REHMAN Rashid, salah satu penulis, pencerita, petualang, dan naturalis terkenal Malaysia telah berpulang untuk selamanya.
Dia meninggal dunia di usianya yang ke-61 tahun akibat serangan jantung yang dideritanya sejak di awal tahun ini.
Bagi saya, Rehman lebih dari sekadar seorang jurnalis. Dia adalah seorang pencerita sekaligus penyokong kebebasan pers.
Dia seorang yang bersosok "brutal" dan tak akan pernah mundur, bahkan ketika dia menceritakan kegagalannya sendiri.
Datang dari negara yang budayanya sudah sangat kental, sangat Melayu, Muslim, dan aristokratik, sejak kemerdekaan hampir 60 tahun yang lalu, pendekatan menulis Rehman yang multi-ras, multi-agama, dan selalu dari bawah ke atas, selalu menghadirkan gaya penulisan jurnalistik yang menyegarkan. Gaya menulis Rehman selalu berbeda.
Lahir dari hasil pernikahan campuran (ayahnya Muslim India dan ibunya campuran Asia Eropa), Rehman tampaknya telah memasuki kalangan elit Melayu-Muslim saat bergabung dengan sekolah bergengsi, Malaysian College Kuala Kangsar (MCKK), dan kemudian meraih gelar sarjananya dalam bidang Biologi Laut di Inggris.
Namun, setelah bekerja sebagai pegawai negeri sipil dan akademisi, pada 1981dia akhirnya menemukan panggilan jiwa yang sesungguhnya yakni menjadi penyiar dan kemudian asisten redaktur di New Straits Times (NST).
NST saat itu merupakan media Malaysia berbahasa Inggris yang terkemuka, koran yang sangat menarik dan menantang para penulis andal.
Meski begitu, dia tidak menyukai pekerjaan di belakang meja. Rehman memiliki banyak kepribadian dan harga diri yang tinggi untuk meredam kekuasaan dan pengaruh kuat Kuala Lumpur.
Karena itu, dia merasa paling bahagia berada di lapangan, dan kolomnya, "Scorpion Tales" mencerminkan hal itu.
Menolak narasi kalangan elit, dia lebih menyukai berada di antara orang-orang Malaysia biasa, duduk di warung kopi Tionghoa atau warung Malaysia.

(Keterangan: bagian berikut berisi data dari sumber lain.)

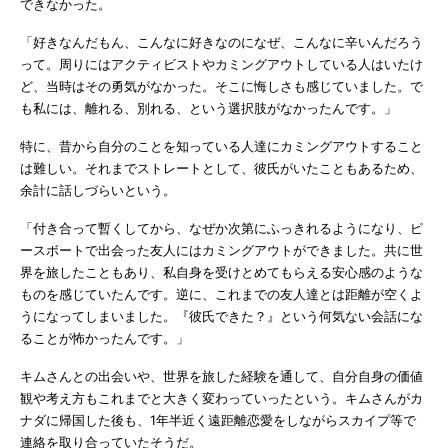
できなかった。
「好きなんだもん、こんなに好きなのになぜ、こんなに辛いんだろう
って。周りにはアクティビストやカミングアウトしている人はいたけ
ど、当時はその勇気がなかった。そこに悔しさも感じていました。で
も私には、離れる、別れる、という選択肢がなかったんです。」
特に、昔から自分のことを知っている人達にカミングアウトすること
は難しい。それまでストレートとして、彼氏がいたこともあるため、
余計に話しづらいという。
「付き合って暫くしてから、なぜか次第にふっきれるようになり、ピ
ースボートで出会った友人にはカミングアウトができました。共に世
界を旅したこともあり、私自身を受けとめてもらえる安心感のような
ものを感じていたんです。逆に、これまでの友人達とは距離が空くよ
うになってしまいました。『彼氏できた？』という何気ない会話にな
ることが怖かったんです。」
キムさんとの出会いや、世界を旅した経験を通して、自分自身の価値
観や考え方もこれまでと大きく変わっていったという。キムさんがカ
ナダに帰国した後も、1年半近く遠距離恋愛をしながらスカイプ等で
連絡を取り合っていたそうだ。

Itulah pertama kalinya saya mengenal dan bertemu dengannya ketika waktu itu, saya cukup beruntung mendapatkan kesempatan magang di NST pada 1982.

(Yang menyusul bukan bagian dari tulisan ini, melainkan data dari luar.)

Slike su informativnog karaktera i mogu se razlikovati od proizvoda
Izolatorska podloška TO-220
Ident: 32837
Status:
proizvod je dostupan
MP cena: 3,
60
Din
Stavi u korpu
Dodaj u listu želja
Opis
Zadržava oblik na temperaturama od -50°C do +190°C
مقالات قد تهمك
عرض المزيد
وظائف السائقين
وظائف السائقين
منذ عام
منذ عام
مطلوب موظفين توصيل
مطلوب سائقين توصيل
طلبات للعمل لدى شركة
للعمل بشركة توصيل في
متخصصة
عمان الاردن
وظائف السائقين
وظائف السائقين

Awal tahun 1980-an adalah waktu yang menggairahkan bagi Malaysia. Dr Mahathir Mohamad baru saja memulai masa jabatannya dan negara ini merasa seperti muda kembali serta penuh harapan. Hanya saja, situasi itu tidak berlangsung lama.

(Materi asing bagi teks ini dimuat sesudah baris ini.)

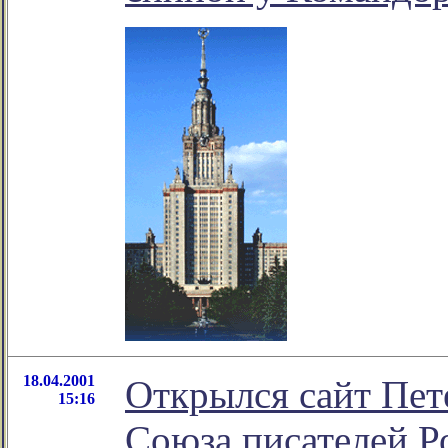
18.04.2001
Открылся сайт Пет
15:16
Союза писателей Р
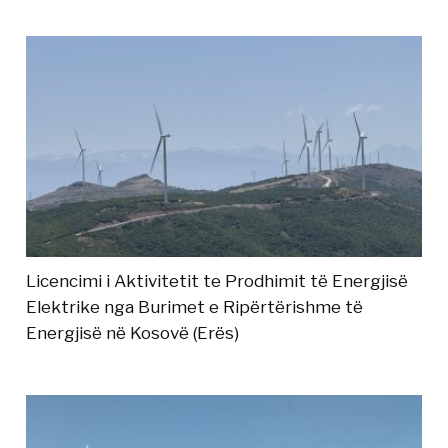
Licencimi i Aktivitetit te Prodhimit të Energjisë
Elektrike nga Burimet e Ripërtërishme të
Energjisë në Kosovë (Erës)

Persaingan di dalam partai yang berkuasa, UMNO, memicu ketegangan politik yang lebih luas dan kontrol yang ketat terhadap kebebasan sipil tidak dapat dihindarkan.
Wartawan koran seperti Rehman harus melakukan pelanggaran hukum di bawah undang-undang yang kejam seperti Undang-Undang Pencetakan dan Publikasi 1984, aturan yang dipaksakan dan memberikan kewenangan pada pemerintah Malaysia untuk membredel surat kabar yang “menentang” pemerintah.